Readme documentation for IBM® Spectrum LSF 10.1 fix 601504 including installation-related instructions, prerequisites and co-requisites, and list of fixes.

This fix provides the following new features and enhancements:

ID

Description

P104844

LSF now supports a new component, called the rate limiter, which prevents excessive requests to the mbatchd daemon.

Notes and restrictions for the rate limiter

Applications using the LSF batch library should be relinked with the updated library when rate limiter is enabled.


Context for the rate limiter

By default, all LSF batch commands contact the mbatchd daemon (or the mbatchd query child, if configured). When there are excessive requests, such as scripts with tight loop running bjobs commands, mbatchd can become overloaded, negatively affecting cluster performance. To protect mbatchd from heavy requests, a new rate limiter LSF component, lsfproxyd, is introduced to act as a gate keeper between the commands and the mbatchd daemon.

If rate limiting is configured, the lsfproxyd daemon controls the number of requests that can reach the mbatchd daemon. A request must first obtains a token from lsfproxyd to be able to contact the mbatchd. After the request finishes, the token is returned to the lsfproxyd. The lsfproxyd daemon distributes tokens in round robin fashion among users, so that each user has a fair chance to get their requests served, even under heavy request loads.

The lsfproxyd policy is governed by three attributes: max, nominal, and throttle. See the new PROXYD_POLICIES added to the lsb.params configuration file for details. The attribute max is the maximum number of tokens available for distribution. The attributes nominal and throttle work together to throttle client requests. The attribute nominal is a threshold value. If the number of tokens currently in use is below this value, lsfproxyd will distribute tokens as fast as possible; otherwise, lsfproxyd will wait the throttle value, in milliseconds, for each request before granting a new token. The policies are individually configured for the three categories (query, submission, and other). The query category includes all query-related requests. The submission category includes submission-related requests: bsub, brestart, bmod, and bswitch. The other category includes all other requests.

Once a token in use reaches its max value, a request (from the same category) from an ordinary user (that is, non-root or non-cluster administrator) will not be granted a token. After a certain number of retries (configured by LSF_PROXYD_NOTOKEN_NTRIES in the lsf.conf configuration file) the command will then not contact mbatchd and will fail with an error message. Requests from root or LSF cluster administrators are exempt from this policy. In other words, requests from root or LSF cluster administrators will always be granted a token. Their requests will still be counted towards the tokens currently in use. 

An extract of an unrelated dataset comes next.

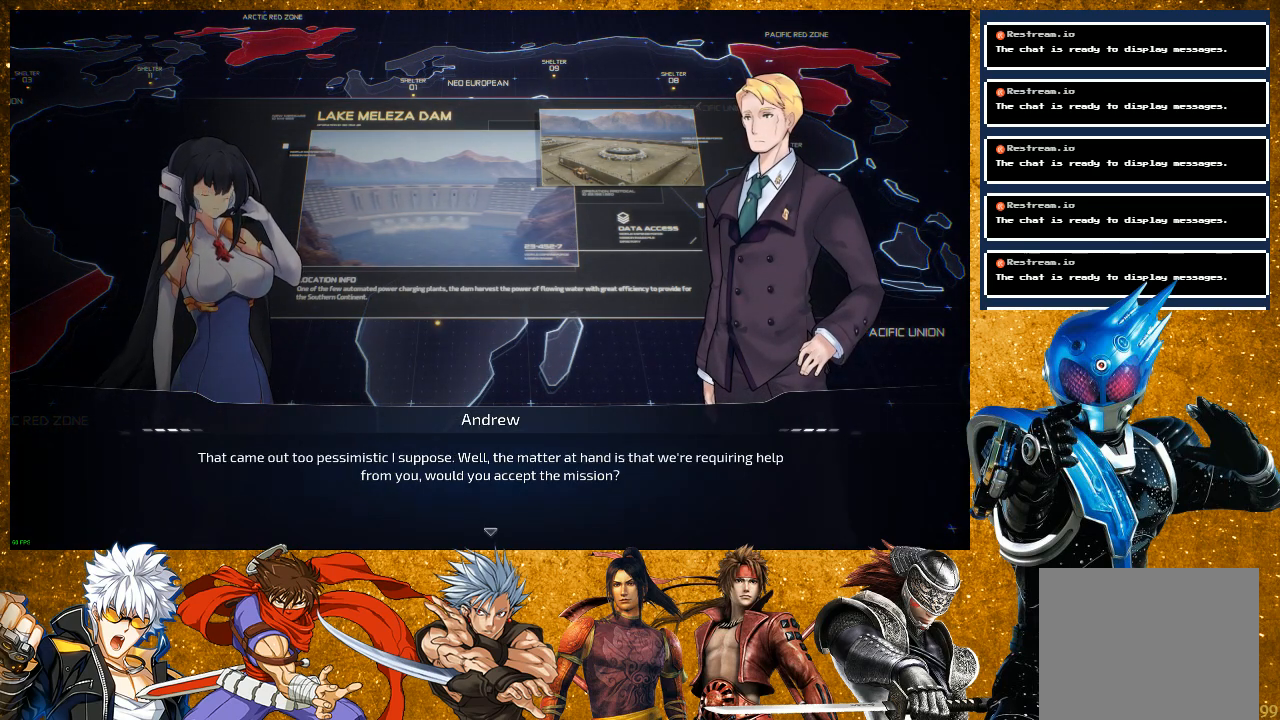
{"buttons": [], "left_stick": "center", "right_stick": "center", "events": [[50, "CROSS", "up"], [133, "CROSS", "down"], [250, "CROSS", "up"], [333, "CROSS", "down"], [433, "CROSS", "up"]]}
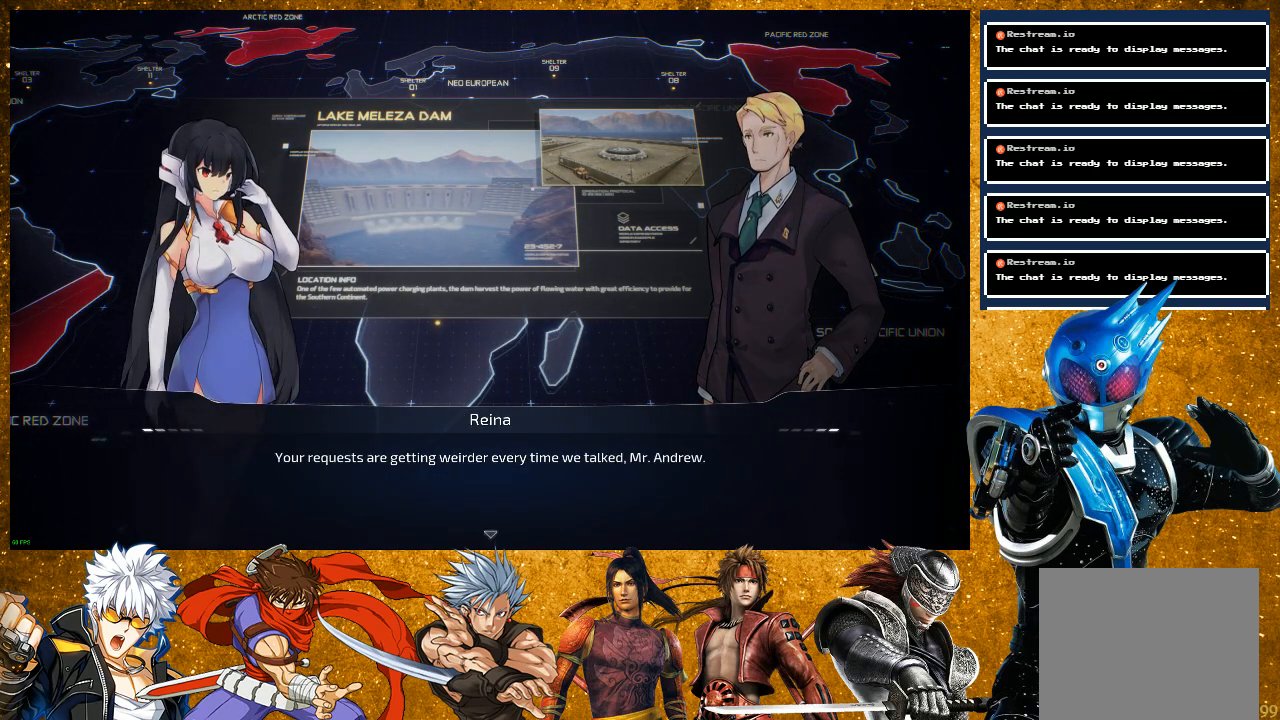
{"buttons": ["CROSS"], "left_stick": "center", "right_stick": "center", "events": [[17, "CROSS", "down"], [133, "CROSS", "up"], [233, "CROSS", "down"], [350, "CROSS", "up"], [417, "CROSS", "down"]]}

When a token is granted for a particular category, the in-use count is incremented; when a token is returned, the in-use count is decremented. It is possible for the in-use count to exceed the max value because no constraints are placed on root and LSF cluster administrators.

Configuring the rate limiter

The rate limiter component is enabled by configuring the two new LSF_PROXYD_HOSTS and LSF_PROXYD_PORT parameters in the lsf.conf configuration file:

·        LSF_PROXYD_HOSTS - Defines hosts to run lsfproxyd.
When multiple lsfproxyd hosts are defined, they work together to balance workload and provide high availability. The hosts need be LSF server hosts in the cluster.

Default value: undefined

Example: LSF_PROXYD_HOSTS="hostA hostB"

Valid values: Any valid LSF server host name.

·        LSF_PROXYD_PORT - Port number for the lsfproxyd daemon.

Default value: undefined

Example: LSF_PROXYD_PORT=1234

Valid values: Any positive integer.

The lsfproxyd daemon is started by the lim daemon. Restart lim on all the hosts mentioned in your old and new LSF_PROXYD_HOSTS parameters (by running lsadmin limrestart) for the configuration to take effect. Also, when changing the LSF_PROXYD_HOSTS parameter, the mbatchd daemon must be restarted (by running badmin mbdrestart).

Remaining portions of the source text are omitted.